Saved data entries
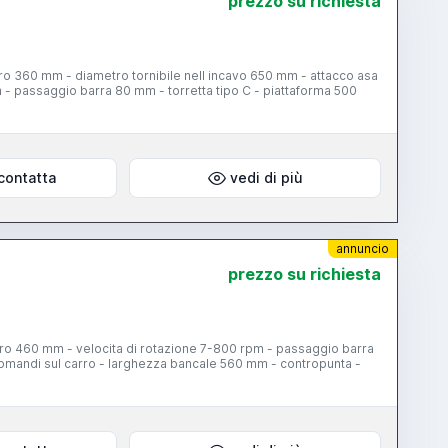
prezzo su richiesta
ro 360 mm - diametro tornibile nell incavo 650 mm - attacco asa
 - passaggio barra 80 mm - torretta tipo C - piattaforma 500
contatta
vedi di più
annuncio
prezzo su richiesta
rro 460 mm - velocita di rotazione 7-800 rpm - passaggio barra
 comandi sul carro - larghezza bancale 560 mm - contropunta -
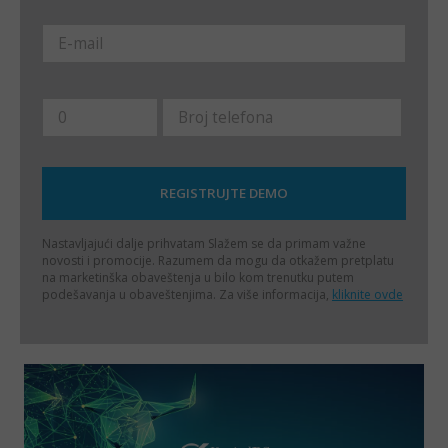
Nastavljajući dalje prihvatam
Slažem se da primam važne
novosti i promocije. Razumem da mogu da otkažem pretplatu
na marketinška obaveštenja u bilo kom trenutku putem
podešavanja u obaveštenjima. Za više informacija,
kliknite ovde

Task to carry out -
Repeat the text of all the records above word for word, leaving out the pictures.

Answer space -
prezzo su richiesta
ro 360 mm - diametro tornibile nell incavo 650 mm - attacco asa
 - passaggio barra 80 mm - torretta tipo C - piattaforma 500
contatta
vedi di più
annuncio
prezzo su richiesta
rro 460 mm - velocita di rotazione 7-800 rpm - passaggio barra
 comandi sul carro - larghezza bancale 560 mm - contropunta -
Nastavljajući dalje prihvatam
Slažem se da primam važne
novosti i promocije. Razumem da mogu da otkažem pretplatu
na marketinška obaveštenja u bilo kom trenutku putem
podešavanja u obaveštenjima. Za više informacija,
kliknite ovde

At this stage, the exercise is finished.